__EXERCISE GOAL__.
Your task is to copy each line of the material that includes "耐力赛胜负见分晓".

__EXERCISE MATERIALS__.
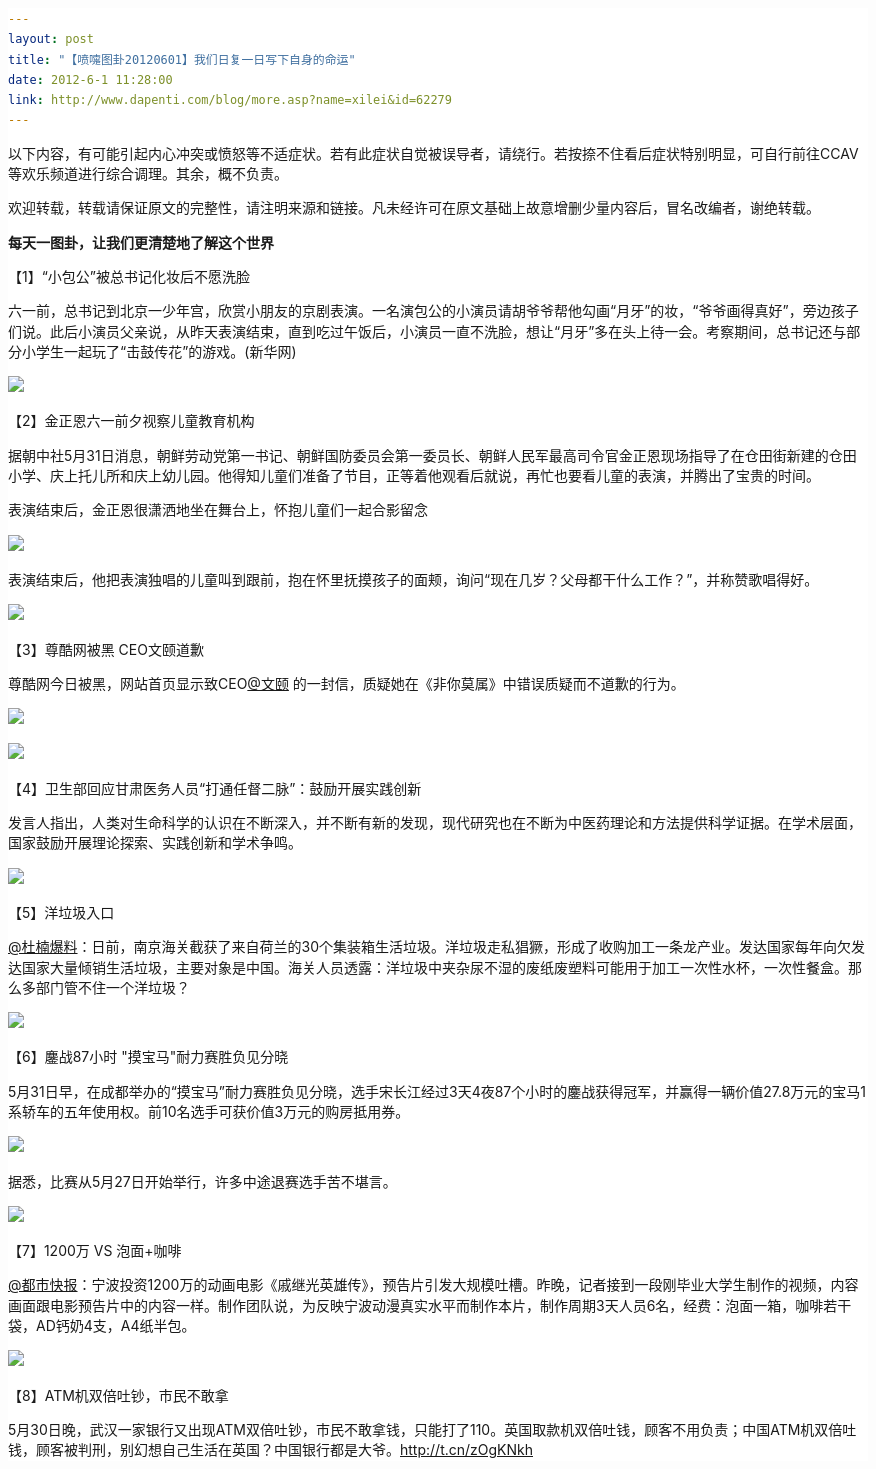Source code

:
 ```yaml
---
layout: post
title: "【喷嚏图卦20120601】我们日复一日写下自身的命运"
date: 2012-6-1 11:28:00
link: http://www.dapenti.com/blog/more.asp?name=xilei&id=62279
---
```


<div class="oblog_text" align="left">
<p>以下内容，有可能引起内心冲突或愤怒等不适症状。若有此症状自觉被误导者，请绕行。若按捺不住看后症状特别明显，可自行前往CCAV等欢乐频道进行综合调理。其余，概不负责。<a></a> </p>
<p>欢迎转载，转载请保证原文的完整性，请注明来源和链接。凡未经许可在原文基础上故意增删少量内容后，冒名改编者，谢绝转载。</p>
<p><strong>每天一图卦，让我们更清楚地了解这个世界</strong></p>
<p>【1】“小包公”被总书记化妆后不愿洗脸</p>
<p>六一前，总书记到北京一少年宫，欣赏小朋友的京剧表演。一名演包公的小演员请胡爷爷帮他勾画“月牙”的妆，“爷爷画得真好”，旁边孩子们说。此后小演员父亲说，从昨天表演结束，直到吃过午饭后，小演员一直不洗脸，想让“月牙”多在头上待一会。考察期间，总书记还与部分小学生一起玩了“击鼓传花”的游戏。(新华网)</p>
<p><img style="BORDER-BOTTOM-COLOR: #000000; BORDER-TOP-COLOR: #000000; BORDER-RIGHT-COLOR: #000000; BORDER-LEFT-COLOR: #000000" border="0" src="http://ptimg.org:88/dapenti/C0xzbcpX/tlLzo.jpg"></p>
<p>【2】金正恩六一前夕视察儿童教育机构</p>
<p>据朝中社5月31日消息，朝鲜劳动党第一书记、朝鲜国防委员会第一委员长、朝鲜人民军最高司令官金正恩现场指导了在仓田街新建的仓田小学、庆上托儿所和庆上幼儿园。他得知儿童们准备了节目，正等着他观看后就说，再忙也要看儿童的表演，并腾出了宝贵的时间。</p>
<p>表演结束后，金正恩很潇洒地坐在舞台上，怀抱儿童们一起合影留念</p>
<p><img style="BORDER-BOTTOM-COLOR: #000000; BORDER-TOP-COLOR: #000000; BORDER-RIGHT-COLOR: #000000; BORDER-LEFT-COLOR: #000000" border="0" src="http://ptimg.org:88/dapenti/C0yoV2kR/aRHw7.jpg"></p>
<p>表演结束后，他把表演独唱的儿童叫到跟前，抱在怀里抚摸孩子的面颊，询问“现在几岁？父母都干什么工作？”，并称赞歌唱得好。 </p>
<p><img style="BORDER-BOTTOM-COLOR: #000000; BORDER-TOP-COLOR: #000000; BORDER-RIGHT-COLOR: #000000; BORDER-LEFT-COLOR: #000000" border="0" src="http://ptimg.org:88/dapenti/C0yoU7fx/Fyx0i.jpg"></p>
<p>【3】尊酷网被黑 CEO文颐道歉</p>
<p>尊酷网今日被黑，网站首页显示致CEO<a href="http://weibo.com/n/%E6%96%87%E9%A2%90" usercard="name=文颐">@文颐</a> 的一封信，质疑她在《非你莫属》中错误质疑而不道歉的行为。</p>
<p><img style="BORDER-BOTTOM-COLOR: #000000; BORDER-TOP-COLOR: #000000; BORDER-RIGHT-COLOR: #000000; BORDER-LEFT-COLOR: #000000" border="0" src="http://ptimg.org:88/dapenti/C0z9MBzi/qYvp0.jpg"></p>
<p><img style="BORDER-BOTTOM-COLOR: #000000; BORDER-TOP-COLOR: #000000; BORDER-RIGHT-COLOR: #000000; BORDER-LEFT-COLOR: #000000" border="0" src="http://ptimg.org:88/dapenti/C0z9MdwU/ItSrZ.jpg"></p>
<p>【4】卫生部回应甘肃医务人员“打通任督二脉”：鼓励开展实践创新</p>
<p>发言人指出，人类对生命科学的认识在不断深入，并不断有新的发现，现代研究也在不断为中医药理论和方法提供科学证据。在学术层面，国家鼓励开展理论探索、实践创新和学术争鸣。</p>
<p><img style="BORDER-BOTTOM-COLOR: #000000; BORDER-TOP-COLOR: #000000; BORDER-RIGHT-COLOR: #000000; BORDER-LEFT-COLOR: #000000" border="0" src="http://ptimg.org:88/dapenti/C0yekWwK/V3Pp4.jpg"></p>
<p>【5】洋垃圾入口</p>
<dt node-type="feed_list_forwardContent">
<a title="杜楠爆料" href="http://weibo.com/jdgz" nick-name="杜楠爆料" usercard="id=1677126410">@杜楠爆料</a>：日前，南京海关截获了来自荷兰的30个集装箱生活垃圾。洋垃圾走私猖獗，形成了收购加工一条龙产业。发达国家每年向欠发达国家大量倾销生活垃圾，主要对象是中国。海关人员透露：洋垃圾中夹杂尿不湿的废纸废塑料可能用于加工一次性水杯，一次性餐盒。那么多部门管不住一个洋垃圾？</dt>
<p><img style="BORDER-BOTTOM-COLOR: #000000; BORDER-TOP-COLOR: #000000; BORDER-RIGHT-COLOR: #000000; BORDER-LEFT-COLOR: #000000" border="0" src="http://ptimg.org:88/dapenti/C0yxgtZB/lxsED.jpg"></p>
<p>【6】鏖战87小时 "摸宝马"耐力赛胜负见分晓</p>
<p>5月31日早，在成都举办的“摸宝马”耐力赛胜负见分晓，选手宋长江经过3天4夜87个小时的鏖战获得冠军，并赢得一辆价值27.8万元的宝马1系轿车的五年使用权。前10名选手可获价值3万元的购房抵用券。</p>
<p><img style="BORDER-BOTTOM-COLOR: #000000; BORDER-TOP-COLOR: #000000; BORDER-RIGHT-COLOR: #000000; BORDER-LEFT-COLOR: #000000" border="0" src="http://ptimg.org:88/dapenti/C0yDvExi/14lwlT.jpg"></p>
<p>据悉，比赛从5月27日开始举行，许多中途退赛选手苦不堪言。</p>
<p><img style="BORDER-BOTTOM-COLOR: #000000; BORDER-TOP-COLOR: #000000; BORDER-RIGHT-COLOR: #000000; BORDER-LEFT-COLOR: #000000" border="0" src="http://ptimg.org:88/dapenti/C0yDvXx6/JnRwy.jpg"></p>
<p>【7】1200万 VS 泡面+咖啡</p>
<p><a title="都市快报" href="http://weibo.com/dskbhz" nick-name="都市快报" usercard="id=1847582585">@都市快报</a>：宁波投资1200万的动画电影《戚继光英雄传》，预告片引发大规模吐槽。昨晚，记者接到一段刚毕业大学生制作的视频，内容画面跟电影预告片中的内容一样。制作团队说，为反映宁波动漫真实水平而制作本片，制作周期3天人员6名，经费：泡面一箱，咖啡若干袋，AD钙奶4支，A4纸半包。 </p>
<p><img style="BORDER-BOTTOM-COLOR: #000000; BORDER-TOP-COLOR: #000000; BORDER-RIGHT-COLOR: #000000; BORDER-LEFT-COLOR: #000000" border="0" src="http://ptimg.org:88/dapenti/C0yfyQJA/iKdi6.jpg"></p>
<p>【8】ATM机双倍吐钞，市民不敢拿</p>
<p>5月30日晚，武汉一家银行又出现ATM双倍吐钞，市民不敢拿钱，只能打了110。英国取款机双倍吐钱，顾客不用负责；中国ATM机双倍吐钱，顾客被判刑，别幻想自己生活在英国？中国银行都是大爷。<a href="http://t.cn/zOgKNkh">http://t.cn/zOgKNkh</a> </p>
<p>
</p>
<div>
<object id="sinaplayer" width="480" height="370"><param name="allowScriptAccess" value="always">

__RESPONSE FOR THIS EXERCISE__.
<p>【6】鏖战87小时 "摸宝马"耐力赛胜负见分晓</p>
<p>5月31日早，在成都举办的“摸宝马”耐力赛胜负见分晓，选手宋长江经过3天4夜87个小时的鏖战获得冠军，并赢得一辆价值27.8万元的宝马1系轿车的五年使用权。前10名选手可获价值3万元的购房抵用券。</p>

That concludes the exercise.